The product of two Hilbert–Schmidt operators has finite trace-class norm; therefore, if A and B are two Hilbert–Schmidt operators, the Hilbert–Schmidt inner product can be defined as

$\langle A,B\rangle _{\text{HS}}=\operatorname {Tr} (A^{*}B)=\sum _{i}\langle Ae_{i},Be_{i}\rangle .$ The Hilbert–Schmidt operators form a two-sided *-ideal in the Banach algebra of bounded operators on H. They also form a Hilbert space, denoted by BHS(H) or B2(H), which can be shown to be naturally isometrically isomorphic to the tensor product of Hilbert spaces

$H^{*}\otimes H,$ where H is the dual space of H. The norm induced by this inner product is the Hilbert–Schmidt norm under which the space of Hilbert–Schmidt operators is complete (thus making it into a Hilbert space).
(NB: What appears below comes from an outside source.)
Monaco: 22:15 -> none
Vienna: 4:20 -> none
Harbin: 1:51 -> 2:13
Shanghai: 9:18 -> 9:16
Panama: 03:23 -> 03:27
The space of all bounded linear operators of finite rank (i.e. that have a finite-dimensional range) is a dense subset of the space of Hilbert–Schmidt operators (with the Hilbert–Schmidt norm).

The set of Hilbert–Schmidt operators is closed in the norm topology if, and only if, H is finite-dimensional.

## Properties

• Every Hilbert–Schmidt operator T : HH is a compact operator.
• A bounded linear operator T : HH is Hilbert–Schmidt if and only if the same is true of the operator $\left|T\right|:={\sqrt {T^{*}T}}$ , in which case the Hilbert–Schmidt norms of T and |T| are equal.
• Hilbert–Schmidt operators are nuclear operators of order 2, and are therefore compact operators.
• If $S:H_{1}\to H_{2}$ and $T:H_{2}\to H_{3}$ are Hilbert–Schmidt operators between Hilbert spaces then the composition $T\circ S:H_{1}\to H_{3}$ is a nuclear operator.
• If T : HH is a bounded linear operator then we have $\left\|T\right\|\leq \left\|T\right\|_{\operatorname {HS} }$ .
• If T : HH is a bounded linear operator on H and S : HH is a Hilbert–Schmidt operator on H then $\left\|S^{*}\right\|_{\operatorname {HS} }=\left\|S\right\|_{\operatorname {HS} }$ , $\left\|TS\right\|_{\operatorname {HS} }\leq \left\|T\right\|\left\|S\right\|_{\operatorname {HS} }$ , and $\left\|ST\right\|_{\operatorname {HS} }\leq \left\|S\right\|_{\operatorname {HS} }\left\|T\right\|$ . In particular, the composition of two Hilbert–Schmidt operators is again Hilbert–Schmidt (and even a trace class operator).
• The space of Hilbert–Schmidt operators on H is an ideal of the space of bounded operators $B\left(H\right)$ that contains the operators of finite-rank.